Assignment ->
In the entries that follow, the lines from the line containing "4. 如果在密级规定范围内的" up to and including the line containing "- 🌱 I’m currently" must be copied exactly, with pictures omitted.

========================================================================

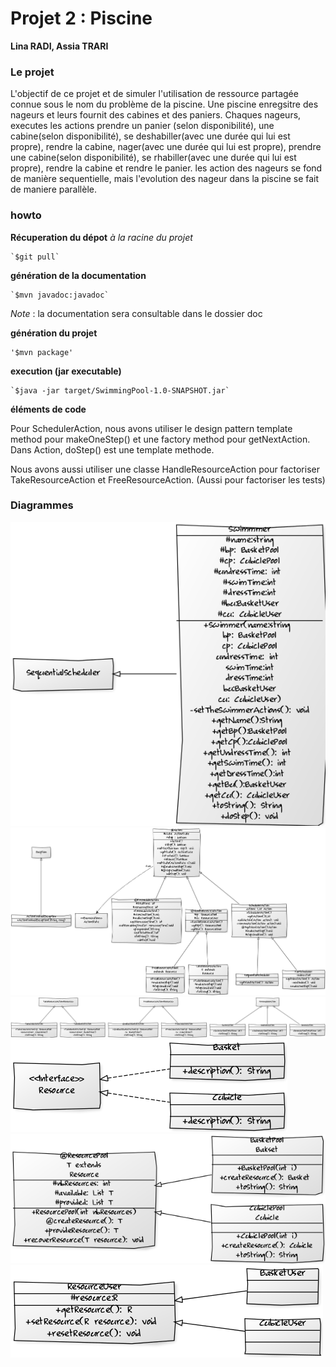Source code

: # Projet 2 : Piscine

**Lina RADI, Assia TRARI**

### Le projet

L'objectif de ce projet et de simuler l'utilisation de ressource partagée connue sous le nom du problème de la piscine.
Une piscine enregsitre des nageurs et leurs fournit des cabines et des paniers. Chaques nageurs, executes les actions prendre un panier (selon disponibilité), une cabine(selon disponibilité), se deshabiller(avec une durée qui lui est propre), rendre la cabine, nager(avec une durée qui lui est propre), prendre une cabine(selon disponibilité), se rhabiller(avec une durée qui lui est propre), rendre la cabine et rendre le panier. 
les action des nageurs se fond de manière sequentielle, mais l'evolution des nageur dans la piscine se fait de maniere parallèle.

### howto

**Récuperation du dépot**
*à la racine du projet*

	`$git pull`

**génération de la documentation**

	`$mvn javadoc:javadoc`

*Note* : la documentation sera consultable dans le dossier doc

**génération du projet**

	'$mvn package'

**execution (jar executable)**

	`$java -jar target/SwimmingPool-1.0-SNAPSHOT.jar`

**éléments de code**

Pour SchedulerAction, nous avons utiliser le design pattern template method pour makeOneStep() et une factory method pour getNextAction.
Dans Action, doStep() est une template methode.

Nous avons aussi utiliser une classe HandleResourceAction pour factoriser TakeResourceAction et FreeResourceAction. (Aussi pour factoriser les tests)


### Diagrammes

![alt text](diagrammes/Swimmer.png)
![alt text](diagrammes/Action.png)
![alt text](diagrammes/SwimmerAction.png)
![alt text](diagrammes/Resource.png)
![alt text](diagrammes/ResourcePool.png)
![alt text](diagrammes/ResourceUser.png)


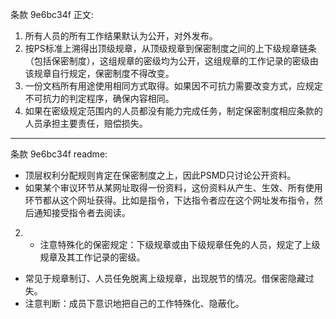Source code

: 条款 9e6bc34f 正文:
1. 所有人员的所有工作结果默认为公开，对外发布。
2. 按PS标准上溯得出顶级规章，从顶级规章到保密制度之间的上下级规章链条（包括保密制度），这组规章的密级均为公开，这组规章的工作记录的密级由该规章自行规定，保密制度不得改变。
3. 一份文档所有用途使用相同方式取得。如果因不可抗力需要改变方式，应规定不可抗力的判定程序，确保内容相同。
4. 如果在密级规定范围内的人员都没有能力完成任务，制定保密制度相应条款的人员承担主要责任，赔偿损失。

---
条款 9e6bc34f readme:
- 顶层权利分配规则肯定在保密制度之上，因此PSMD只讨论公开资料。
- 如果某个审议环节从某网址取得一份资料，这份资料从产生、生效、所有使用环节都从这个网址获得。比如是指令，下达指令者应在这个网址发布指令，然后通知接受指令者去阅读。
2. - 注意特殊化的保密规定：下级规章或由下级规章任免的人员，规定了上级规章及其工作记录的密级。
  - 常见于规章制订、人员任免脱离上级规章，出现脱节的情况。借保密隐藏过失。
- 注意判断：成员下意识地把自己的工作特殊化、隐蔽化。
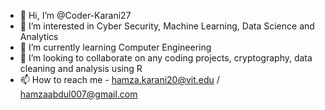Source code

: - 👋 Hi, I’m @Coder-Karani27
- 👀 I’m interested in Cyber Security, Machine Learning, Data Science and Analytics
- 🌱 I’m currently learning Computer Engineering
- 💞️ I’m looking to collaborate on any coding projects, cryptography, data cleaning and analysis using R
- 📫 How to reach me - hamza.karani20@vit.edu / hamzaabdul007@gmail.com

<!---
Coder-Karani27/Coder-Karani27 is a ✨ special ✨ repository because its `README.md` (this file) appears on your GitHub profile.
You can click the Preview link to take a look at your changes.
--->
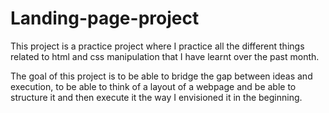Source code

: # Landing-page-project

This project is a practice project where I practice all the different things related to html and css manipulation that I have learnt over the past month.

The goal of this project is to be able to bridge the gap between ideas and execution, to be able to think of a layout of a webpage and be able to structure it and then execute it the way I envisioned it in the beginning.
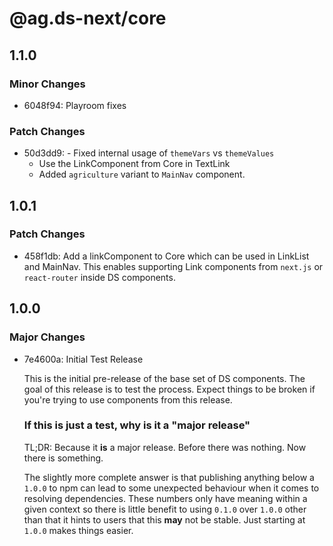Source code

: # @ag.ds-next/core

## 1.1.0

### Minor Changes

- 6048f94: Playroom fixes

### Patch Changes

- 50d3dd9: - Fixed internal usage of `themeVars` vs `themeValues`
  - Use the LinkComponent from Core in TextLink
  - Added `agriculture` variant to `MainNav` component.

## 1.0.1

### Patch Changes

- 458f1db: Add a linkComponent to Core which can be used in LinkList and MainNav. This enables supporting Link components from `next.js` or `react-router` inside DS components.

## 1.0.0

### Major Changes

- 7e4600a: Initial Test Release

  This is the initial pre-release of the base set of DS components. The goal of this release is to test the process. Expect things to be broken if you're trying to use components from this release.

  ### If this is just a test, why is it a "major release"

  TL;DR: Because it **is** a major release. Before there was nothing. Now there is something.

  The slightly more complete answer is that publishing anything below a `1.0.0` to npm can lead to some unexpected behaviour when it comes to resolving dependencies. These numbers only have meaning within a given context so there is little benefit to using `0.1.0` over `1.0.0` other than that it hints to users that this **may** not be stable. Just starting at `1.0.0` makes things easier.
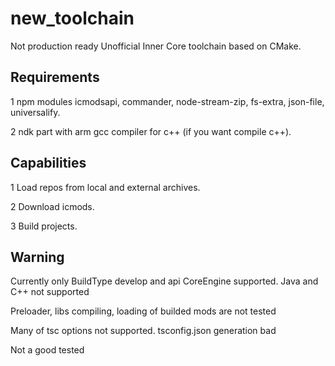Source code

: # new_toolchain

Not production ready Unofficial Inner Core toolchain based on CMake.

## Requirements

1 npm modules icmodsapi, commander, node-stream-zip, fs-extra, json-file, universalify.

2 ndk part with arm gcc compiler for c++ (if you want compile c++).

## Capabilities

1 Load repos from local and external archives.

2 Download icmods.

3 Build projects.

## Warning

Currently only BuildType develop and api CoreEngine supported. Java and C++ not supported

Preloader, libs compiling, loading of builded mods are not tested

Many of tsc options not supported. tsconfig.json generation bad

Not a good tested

========================================================================

Response area ->
4. 如果在密级规定范围内的人员都没有能力完成任务，制定保密制度相应条款的人员承担主要责任，赔偿损失。

---
条款 9e6bc34f readme:
- 顶层权利分配规则肯定在保密制度之上，因此PSMD只讨论公开资料。
- 如果某个审议环节从某网址取得一份资料，这份资料从产生、生效、所有使用环节都从这个网址获得。比如是指令，下达指令者应在这个网址发布指令，然后通知接受指令者去阅读。
2. - 注意特殊化的保密规定：下级规章或由下级规章任免的人员，规定了上级规章及其工作记录的密级。
  - 常见于规章制订、人员任免脱离上级规章，出现脱节的情况。借保密隐藏过失。
- 注意判断：成员下意识地把自己的工作特殊化、隐蔽化。
Source code

: - 👋 Hi, I’m @Coder-Karani27
- 👀 I’m interested in Cyber Security, Machine Learning, Data Science and Analytics
- 🌱 I’m currently learning Computer Engineering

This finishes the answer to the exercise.